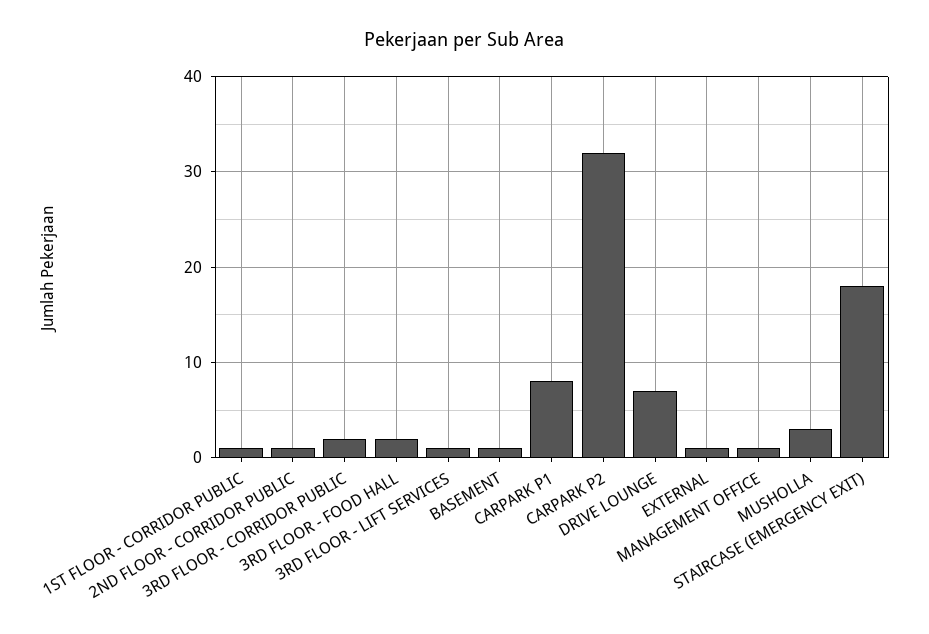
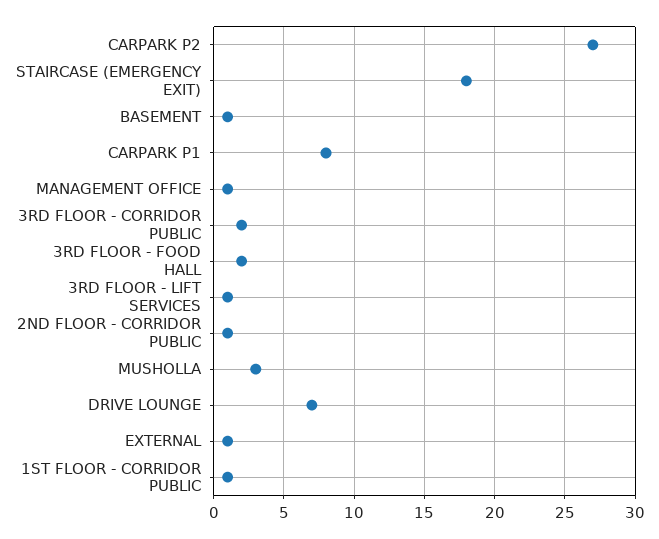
  {
    "1ST FLOOR - CORRIDOR PUBLIC": 1,
    "2ND FLOOR - CORRIDOR PUBLIC": 1,
    "3RD FLOOR - CORRIDOR PUBLIC": 2,
    "3RD FLOOR - FOOD HALL": 2,
    "3RD FLOOR - LIFT SERVICES": 1,
    "BASEMENT": 1,
    "CARPARK P1": 8,
-   "CARPARK P2": 32,
+   "CARPARK P2": 27,
    "DRIVE LOUNGE": 7,
    "EXTERNAL": 1,
    "MANAGEMENT OFFICE": 1,
    "MUSHOLLA": 3,
    "STAIRCASE (EMERGENCY EXIT)": 18
  }

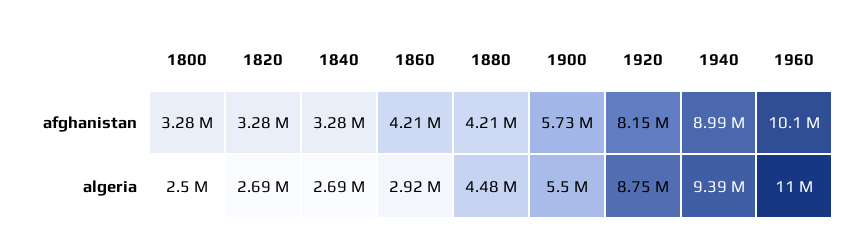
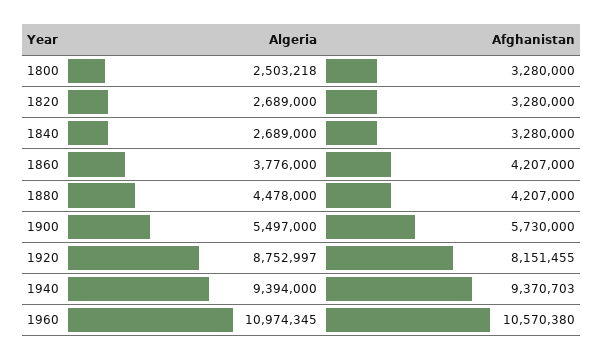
  {
    "1800": {
      "afghanistan": 3280000,
      "algeria": 2503218
    },
    "1820": {
      "afghanistan": 3280000,
      "algeria": 2689000
    },
    "1840": {
      "afghanistan": 3280000,
      "algeria": 2689000
    },
    "1860": {
      "afghanistan": 4207000,
-     "algeria": 2920000
+     "algeria": 3776000
    },
    "1880": {
      "afghanistan": 4207000,
      "algeria": 4478000
    },
    "1900": {
      "afghanistan": 5730000,
      "algeria": 5497000
    },
    "1920": {
      "afghanistan": 8151455,
      "algeria": 8752997
    },
    "1940": {
-     "afghanistan": 8990000,
+     "afghanistan": 9370703,
      "algeria": 9394000
    },
    "1960": {
-     "afghanistan": 10100000,
+     "afghanistan": 10570380,
      "algeria": 10974345
    }
  }

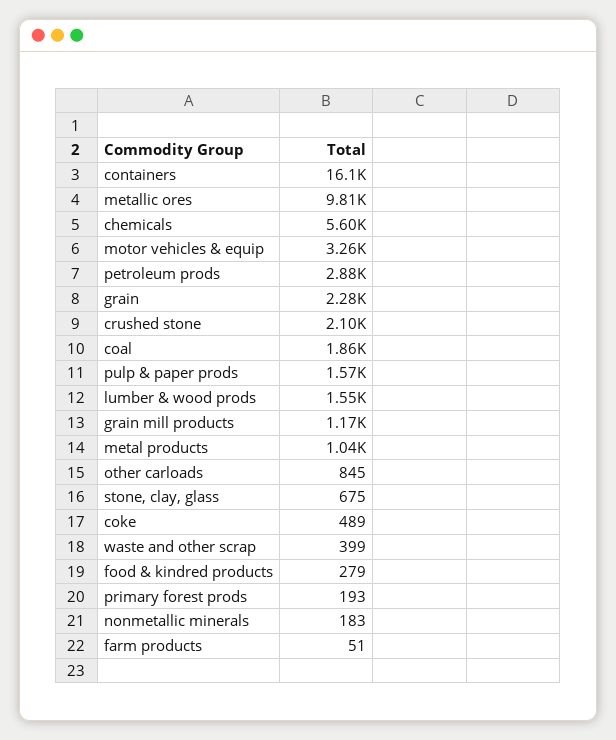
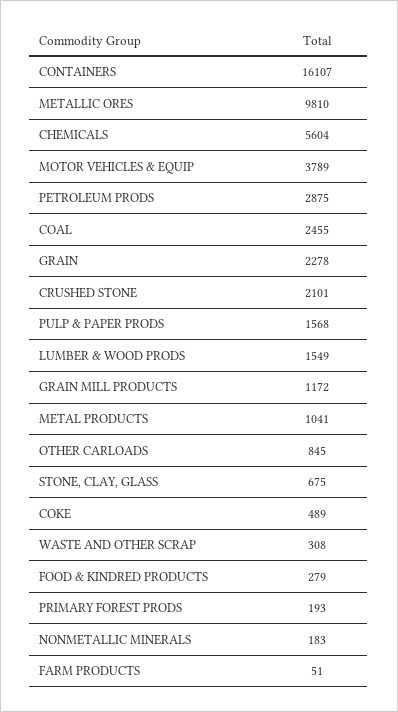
  {
    "containers": 16107,
    "metallic ores": 9810,
    "chemicals": 5604,
-   "motor vehicles & equip": 3260,
+   "motor vehicles & equip": 3789,
    "petroleum prods": 2875,
    "grain": 2278,
    "crushed stone": 2101,
-   "coal": 1860,
+   "coal": 2455,
    "pulp & paper prods": 1568,
    "lumber & wood prods": 1549,
    "grain mill products": 1172,
    "metal products": 1041,
    "other carloads": 845,
    "stone, clay, glass": 675,
    "coke": 489,
-   "waste and other scrap": 399,
+   "waste and other scrap": 308,
    "food & kindred products": 279,
    "primary forest prods": 193,
    "nonmetallic minerals": 183,
    "farm products": 51
  }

******

Instructions to follow:
If a line of the data above contains "equip", copy it out.

Task answer:
-   "motor vehicles & equip": 3260,
+   "motor vehicles & equip": 3789,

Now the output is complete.